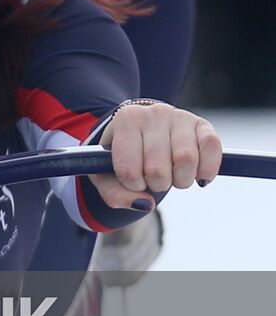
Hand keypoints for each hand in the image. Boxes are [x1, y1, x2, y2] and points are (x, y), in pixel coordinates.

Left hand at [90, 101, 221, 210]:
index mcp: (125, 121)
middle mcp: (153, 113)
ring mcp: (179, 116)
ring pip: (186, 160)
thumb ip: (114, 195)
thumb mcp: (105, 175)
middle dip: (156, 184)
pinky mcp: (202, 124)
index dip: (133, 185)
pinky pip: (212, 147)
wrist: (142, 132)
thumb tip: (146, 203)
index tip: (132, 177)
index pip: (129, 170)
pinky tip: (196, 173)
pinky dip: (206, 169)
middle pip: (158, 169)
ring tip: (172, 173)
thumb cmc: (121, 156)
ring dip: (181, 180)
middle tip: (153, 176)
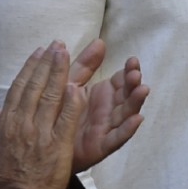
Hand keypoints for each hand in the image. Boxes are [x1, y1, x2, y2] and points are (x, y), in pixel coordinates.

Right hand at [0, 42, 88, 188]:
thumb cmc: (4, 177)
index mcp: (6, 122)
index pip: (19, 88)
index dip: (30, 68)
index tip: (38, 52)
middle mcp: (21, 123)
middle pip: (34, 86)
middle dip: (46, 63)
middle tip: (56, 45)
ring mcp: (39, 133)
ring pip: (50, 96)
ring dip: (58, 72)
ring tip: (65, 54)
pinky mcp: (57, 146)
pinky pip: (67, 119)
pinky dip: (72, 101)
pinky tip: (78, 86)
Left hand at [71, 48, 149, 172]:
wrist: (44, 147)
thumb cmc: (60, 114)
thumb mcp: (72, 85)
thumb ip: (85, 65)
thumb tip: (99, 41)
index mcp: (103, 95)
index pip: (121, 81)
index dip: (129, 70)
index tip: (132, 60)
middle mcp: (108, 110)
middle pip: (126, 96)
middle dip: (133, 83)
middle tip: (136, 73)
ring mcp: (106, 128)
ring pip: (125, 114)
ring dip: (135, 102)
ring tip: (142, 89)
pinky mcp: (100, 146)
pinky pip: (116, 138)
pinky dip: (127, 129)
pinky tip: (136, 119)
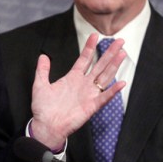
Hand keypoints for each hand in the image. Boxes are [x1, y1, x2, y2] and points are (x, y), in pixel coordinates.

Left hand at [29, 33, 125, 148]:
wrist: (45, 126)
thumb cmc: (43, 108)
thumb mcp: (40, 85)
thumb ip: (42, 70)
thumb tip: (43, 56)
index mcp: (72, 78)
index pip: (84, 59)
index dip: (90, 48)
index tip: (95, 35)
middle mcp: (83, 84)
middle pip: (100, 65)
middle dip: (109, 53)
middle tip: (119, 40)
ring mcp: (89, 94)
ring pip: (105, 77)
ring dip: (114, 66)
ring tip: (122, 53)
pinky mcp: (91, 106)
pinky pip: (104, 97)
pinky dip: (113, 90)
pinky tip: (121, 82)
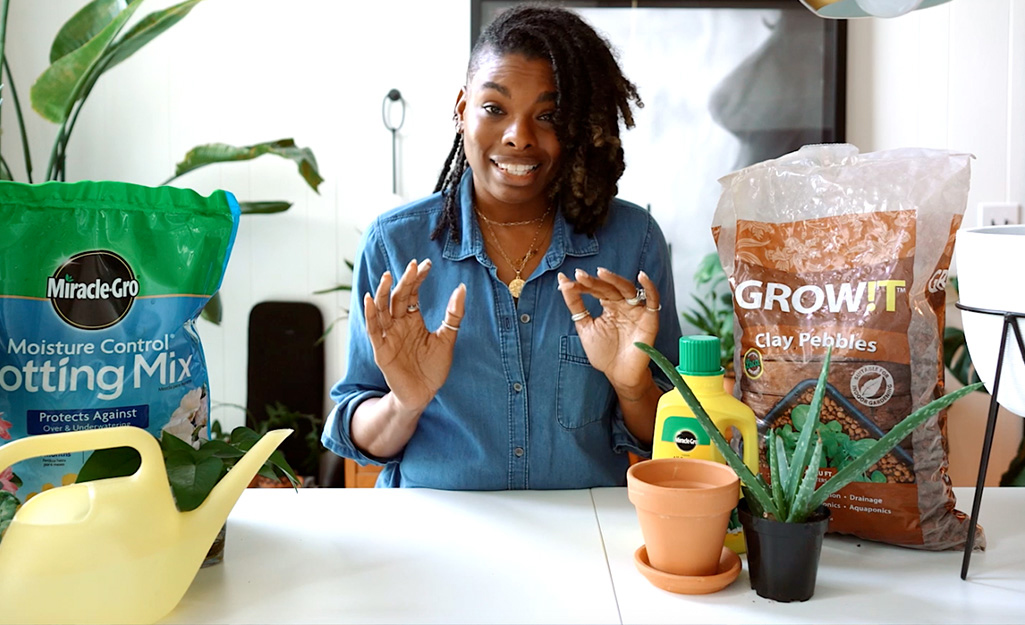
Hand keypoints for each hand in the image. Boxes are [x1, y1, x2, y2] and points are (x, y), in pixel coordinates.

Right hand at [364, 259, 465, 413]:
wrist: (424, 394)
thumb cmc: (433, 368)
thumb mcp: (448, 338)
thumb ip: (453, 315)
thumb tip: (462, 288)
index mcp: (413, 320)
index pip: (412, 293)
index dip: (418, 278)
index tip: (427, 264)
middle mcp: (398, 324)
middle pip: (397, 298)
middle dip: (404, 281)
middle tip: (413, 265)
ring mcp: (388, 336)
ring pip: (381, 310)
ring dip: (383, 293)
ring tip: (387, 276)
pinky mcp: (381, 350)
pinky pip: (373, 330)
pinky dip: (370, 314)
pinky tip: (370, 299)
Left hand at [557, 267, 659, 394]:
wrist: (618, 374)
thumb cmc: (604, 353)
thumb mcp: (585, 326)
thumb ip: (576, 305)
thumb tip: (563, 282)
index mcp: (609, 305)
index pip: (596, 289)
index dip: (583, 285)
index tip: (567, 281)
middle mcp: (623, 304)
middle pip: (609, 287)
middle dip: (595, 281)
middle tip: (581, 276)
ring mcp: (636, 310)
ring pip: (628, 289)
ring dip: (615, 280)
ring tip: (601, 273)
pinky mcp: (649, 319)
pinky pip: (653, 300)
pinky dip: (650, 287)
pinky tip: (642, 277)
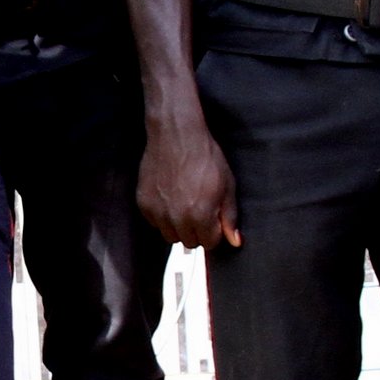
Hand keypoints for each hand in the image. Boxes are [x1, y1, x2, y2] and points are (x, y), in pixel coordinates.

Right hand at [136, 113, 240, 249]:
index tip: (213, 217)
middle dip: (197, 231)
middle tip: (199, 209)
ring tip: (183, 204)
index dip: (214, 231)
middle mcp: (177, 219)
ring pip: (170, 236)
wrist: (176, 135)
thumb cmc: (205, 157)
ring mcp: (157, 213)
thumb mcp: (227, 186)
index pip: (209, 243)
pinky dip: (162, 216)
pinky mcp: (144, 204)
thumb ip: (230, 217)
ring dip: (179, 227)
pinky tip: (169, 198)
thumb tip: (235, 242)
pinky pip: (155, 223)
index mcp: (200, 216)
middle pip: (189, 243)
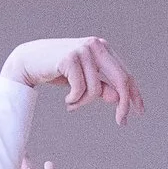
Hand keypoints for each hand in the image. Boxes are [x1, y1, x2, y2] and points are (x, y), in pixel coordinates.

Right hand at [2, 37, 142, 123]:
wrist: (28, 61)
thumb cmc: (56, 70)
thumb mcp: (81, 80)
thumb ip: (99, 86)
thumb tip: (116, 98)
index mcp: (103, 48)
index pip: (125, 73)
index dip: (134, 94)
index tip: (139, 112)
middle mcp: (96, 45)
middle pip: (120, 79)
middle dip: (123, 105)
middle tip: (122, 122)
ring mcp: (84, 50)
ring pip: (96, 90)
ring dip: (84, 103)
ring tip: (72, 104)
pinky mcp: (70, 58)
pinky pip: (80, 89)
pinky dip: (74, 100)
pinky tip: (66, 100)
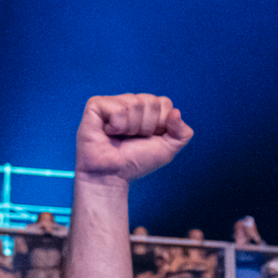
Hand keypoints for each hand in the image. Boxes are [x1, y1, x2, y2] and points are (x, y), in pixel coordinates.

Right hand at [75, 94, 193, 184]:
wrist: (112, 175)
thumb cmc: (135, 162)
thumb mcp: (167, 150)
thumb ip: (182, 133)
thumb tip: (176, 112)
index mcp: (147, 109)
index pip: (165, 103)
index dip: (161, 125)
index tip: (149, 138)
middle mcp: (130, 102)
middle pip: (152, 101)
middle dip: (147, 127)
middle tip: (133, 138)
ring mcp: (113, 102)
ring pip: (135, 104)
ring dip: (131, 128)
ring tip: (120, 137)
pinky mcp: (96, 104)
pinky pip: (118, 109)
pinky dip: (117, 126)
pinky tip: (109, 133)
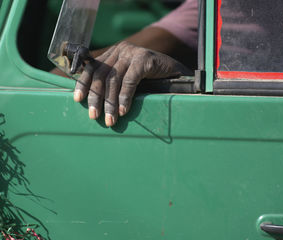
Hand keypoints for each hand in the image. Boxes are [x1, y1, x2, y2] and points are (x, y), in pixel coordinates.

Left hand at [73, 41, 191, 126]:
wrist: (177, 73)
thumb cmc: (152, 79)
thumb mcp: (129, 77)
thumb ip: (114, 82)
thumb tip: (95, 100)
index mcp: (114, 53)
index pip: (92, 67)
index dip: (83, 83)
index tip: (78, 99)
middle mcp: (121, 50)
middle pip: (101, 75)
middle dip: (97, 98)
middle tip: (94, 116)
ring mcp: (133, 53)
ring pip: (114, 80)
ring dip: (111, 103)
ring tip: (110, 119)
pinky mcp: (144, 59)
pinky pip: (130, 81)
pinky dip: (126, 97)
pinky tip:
= = = = = = =
WHAT YOU HAVE TO DO: Using the records above, return verbatim only the part that opens with the line containing "ring tip: (387, 276)" and closes with the line containing "index mcp: (200, 216)"; pictures stay out.

WRITTEN RESPONSE:
ring tip: (387, 276)
pinky mcp: (381, 350)
pinky pip: (373, 330)
pinky dip: (370, 314)
pinky tip: (370, 299)
Left hand at [557, 267, 659, 394]:
wrist: (618, 374)
thumb cmc: (604, 353)
thumb mcp: (585, 326)
thumb ip: (576, 305)
thumb tip: (563, 282)
index mcp: (609, 305)
index pip: (596, 289)
index dip: (583, 285)
index tip: (567, 281)
middle mcp: (623, 304)
middle pip: (609, 287)
middle dip: (595, 281)
middle tip: (581, 276)
ring mcp: (636, 310)
ring pip: (628, 289)
ring dip: (615, 280)
ring tip: (601, 273)
pinky mcp: (649, 319)
pinky pip: (653, 300)
pinky dip: (650, 287)
pinky tip: (642, 277)
Hand keypoints for each hand in the image. Boxes are [x1, y1, x2, y2] and points are (x, y), in pixel coordinates.

Right hand at [136, 113, 240, 249]:
index tip: (213, 217)
middle dip: (197, 231)
middle tip: (199, 209)
ring tip: (183, 204)
index dip: (214, 231)
middle mcp: (177, 219)
ring pip: (170, 236)
wrist: (176, 135)
thumb cmc: (205, 157)
ring mcp: (157, 213)
thumb mcp: (227, 186)
index pip: (209, 243)
pinky dip: (162, 216)
pinky mcp: (144, 204)
thumb ip: (230, 217)
ring dip: (179, 227)
pinky tip: (169, 198)
thumb tip: (235, 242)
pinky pip: (155, 223)
index mcp: (200, 216)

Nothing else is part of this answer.